La manovra finanziaria per il 2018, prevede per il sistema delle autonomie locali 435 milioni di euro: 295 milioni andranno ai Comuni, 105 milioni alle Uti, 8 milioni sia ai Comuni che alle Uti per gli investimenti.
Nel triennio, la manovra prevede l'assegnazione complessiva al sistema delle autonomie di 1 miliardo e 361 milioni di euro (1 miliardo e 235 milioni derivanti dai fondi ordinari), ripartita per circa 910 milioni di euro tra i Comuni, e per 324 milioni di euro tra le Uti.

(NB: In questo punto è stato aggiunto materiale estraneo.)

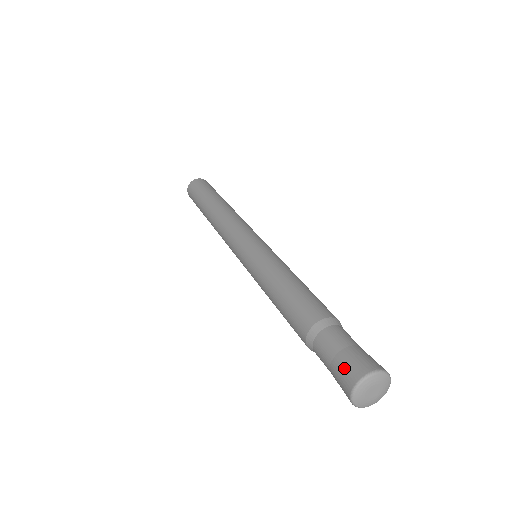
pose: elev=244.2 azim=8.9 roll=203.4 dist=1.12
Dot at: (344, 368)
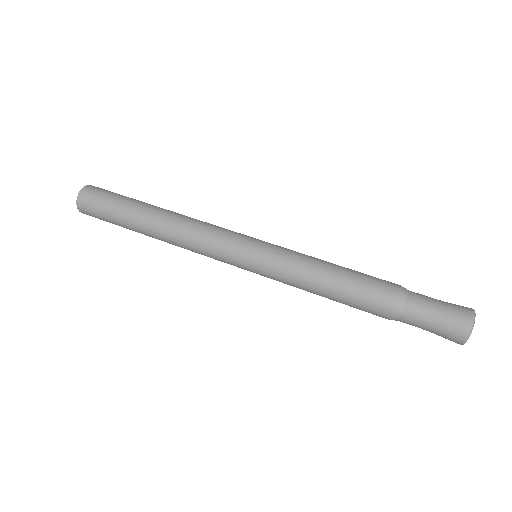
Dot at: (449, 325)
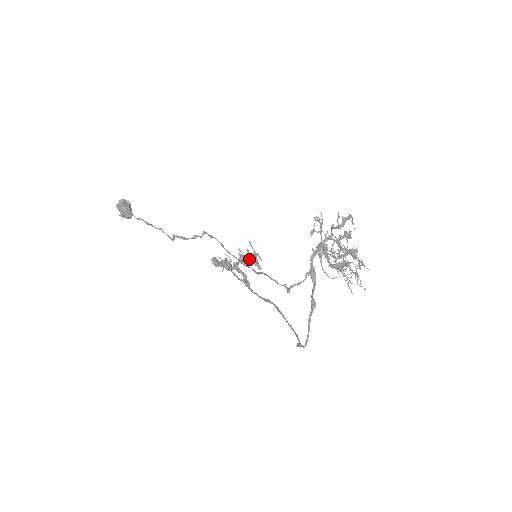
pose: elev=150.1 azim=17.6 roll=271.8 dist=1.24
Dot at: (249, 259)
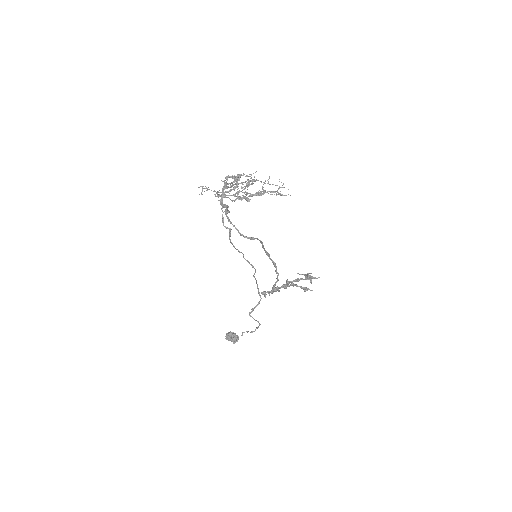
Dot at: (299, 279)
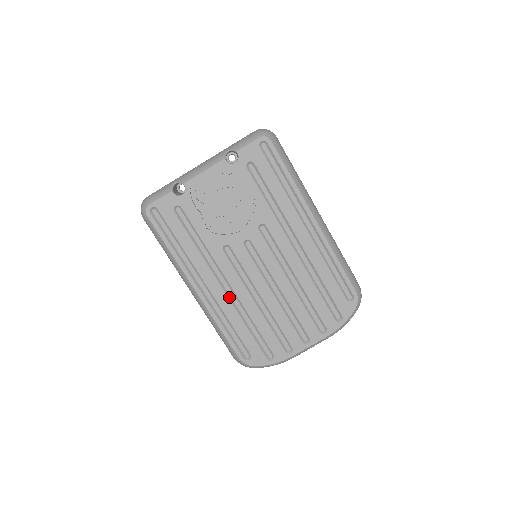
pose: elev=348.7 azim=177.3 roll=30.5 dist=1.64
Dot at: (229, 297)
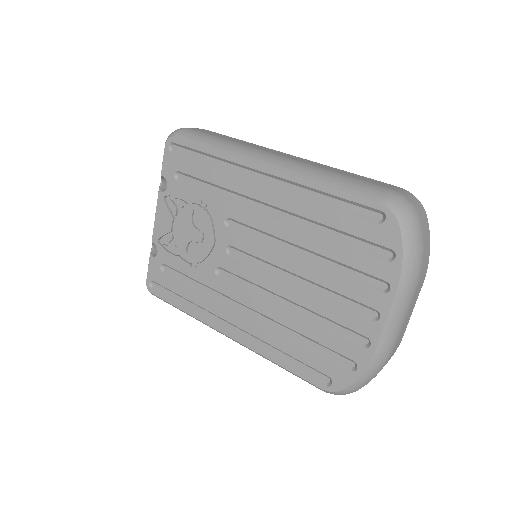
Dot at: (258, 321)
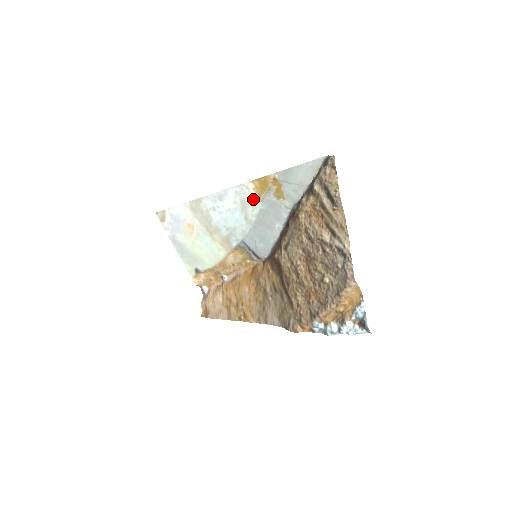
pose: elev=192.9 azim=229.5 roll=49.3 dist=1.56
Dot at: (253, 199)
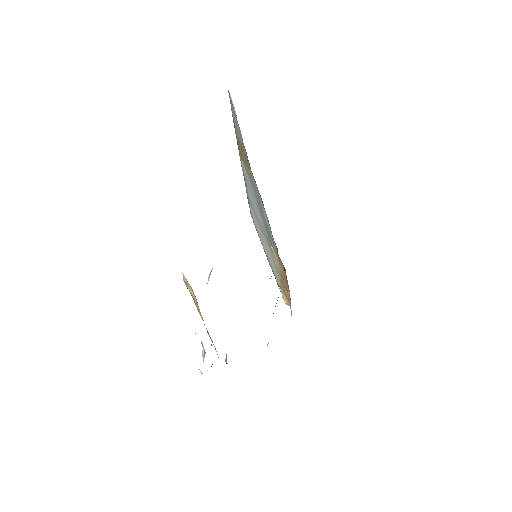
Dot at: (248, 177)
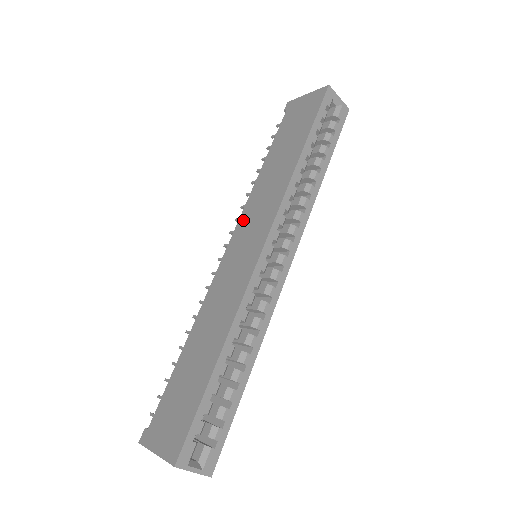
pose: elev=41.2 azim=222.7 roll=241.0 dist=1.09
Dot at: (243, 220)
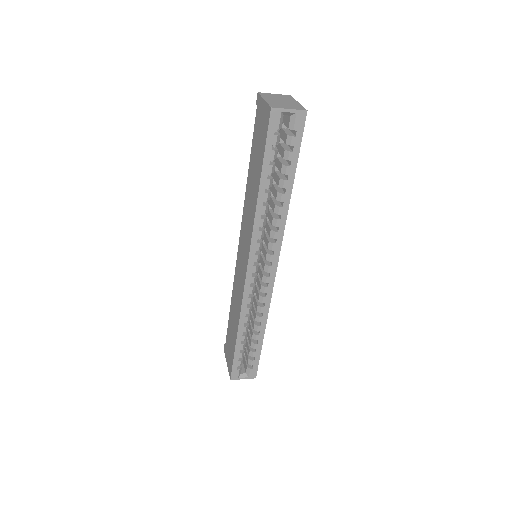
Dot at: (242, 227)
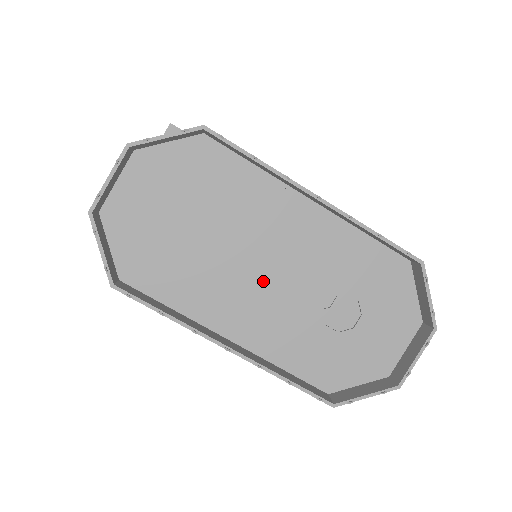
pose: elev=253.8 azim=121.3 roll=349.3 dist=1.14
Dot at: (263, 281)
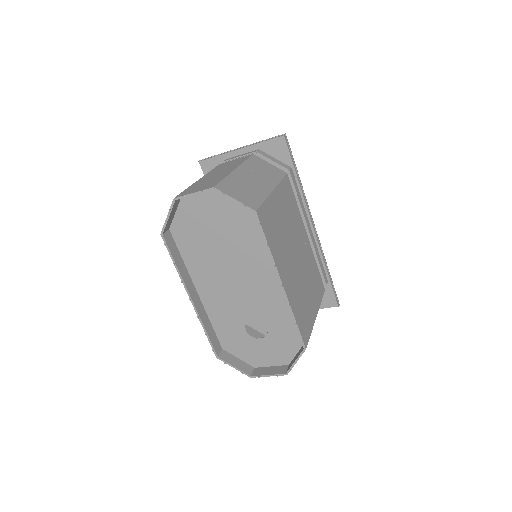
Dot at: (232, 287)
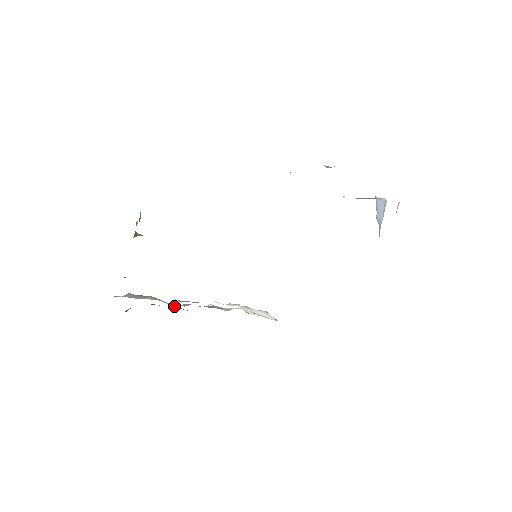
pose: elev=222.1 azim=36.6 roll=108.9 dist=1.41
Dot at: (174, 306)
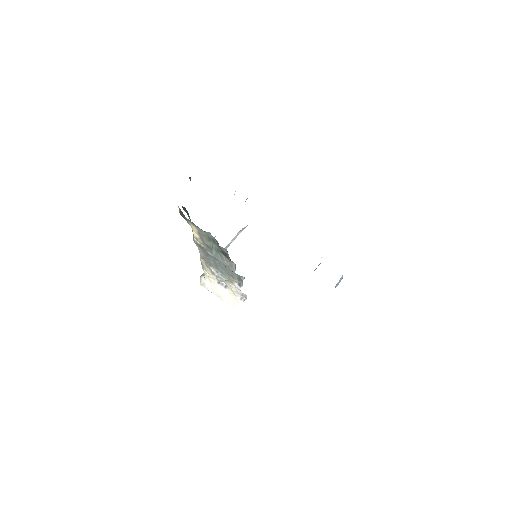
Dot at: (227, 262)
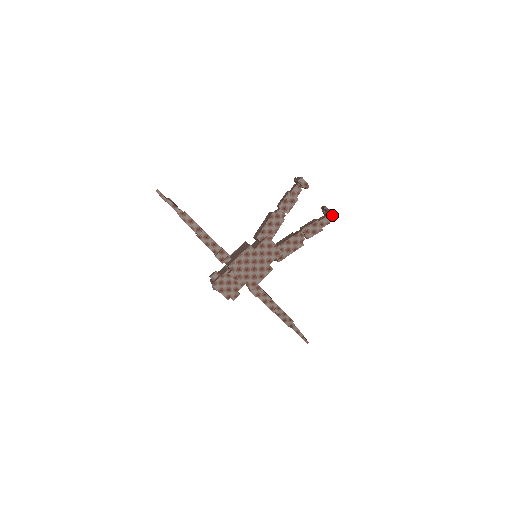
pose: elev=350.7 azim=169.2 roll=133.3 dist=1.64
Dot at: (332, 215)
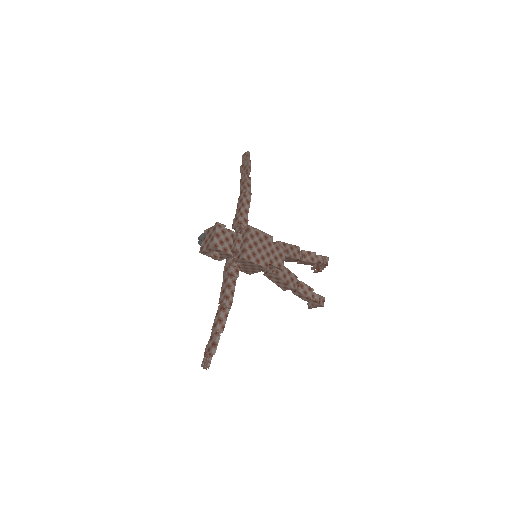
Dot at: (323, 300)
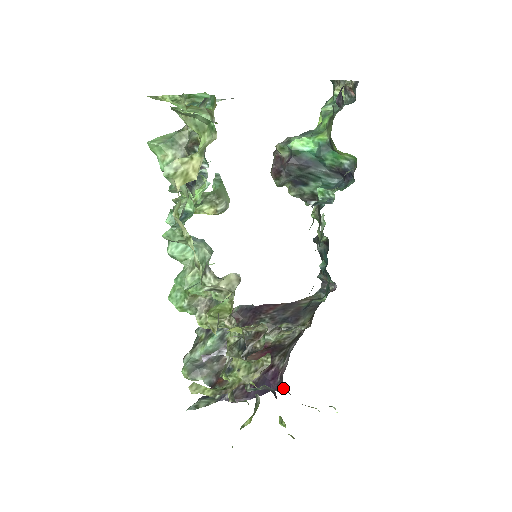
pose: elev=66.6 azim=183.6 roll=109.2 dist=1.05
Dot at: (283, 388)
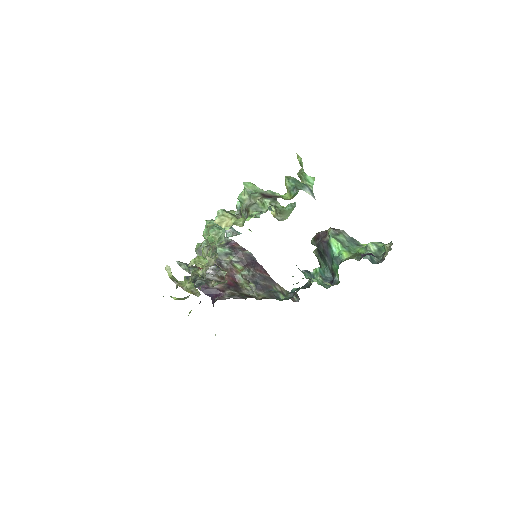
Dot at: occluded
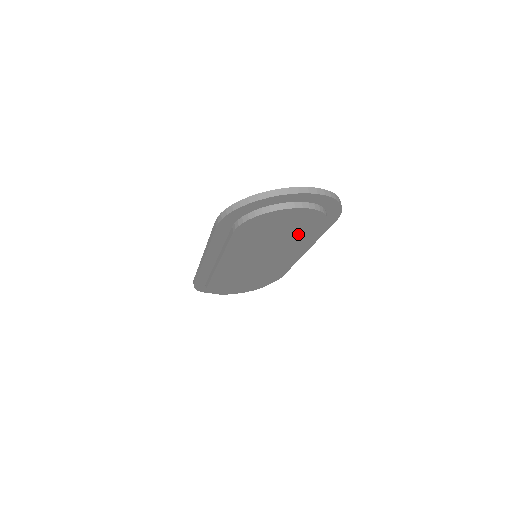
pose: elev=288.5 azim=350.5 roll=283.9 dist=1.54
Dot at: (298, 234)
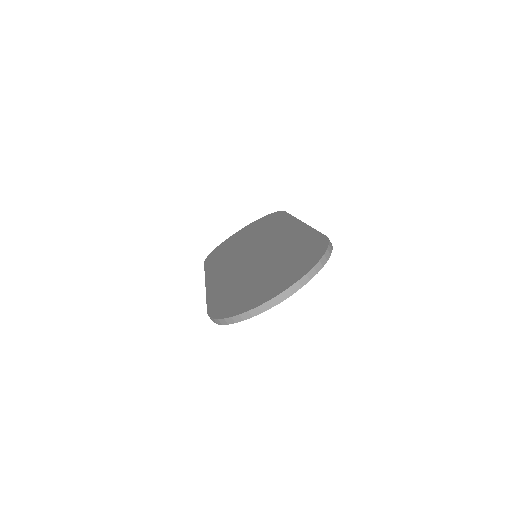
Dot at: occluded
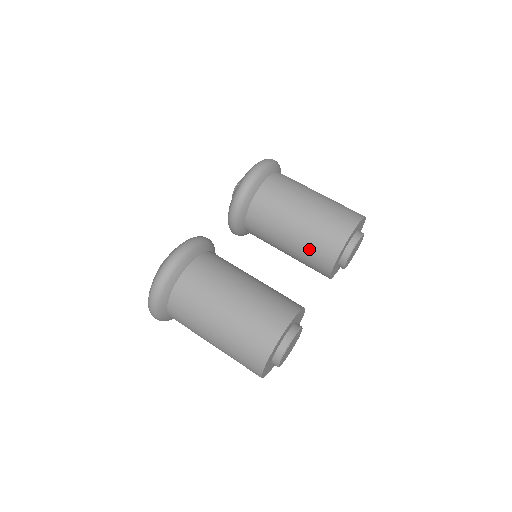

Il Cal ha poi espresso parere unanimemente favorevole anche a un provvedimento della Giunta regionale che mette a disposizione spazi inerenti le assunzioni di personale, ceduti dall'Amministrazione Regionale al sistema delle autonomie locali. "Affinché - ha specificato Panontin - i Comuni che ne hanno necessità si possano dotare delle figure professionali necessarie per il regolare espletamento delle funzioni e l'erogazione dei servizi ai cittadini".

Il Cal ha quindi espresso suggerimenti e osservazioni sulla proposta di legge inerente disposizioni in materia di requisiti igienico-sanitari, e di sicurezza, delle piscine a uso natatorio. Che sono state recepite dal relatore dell'articolato, Barbara Zilli.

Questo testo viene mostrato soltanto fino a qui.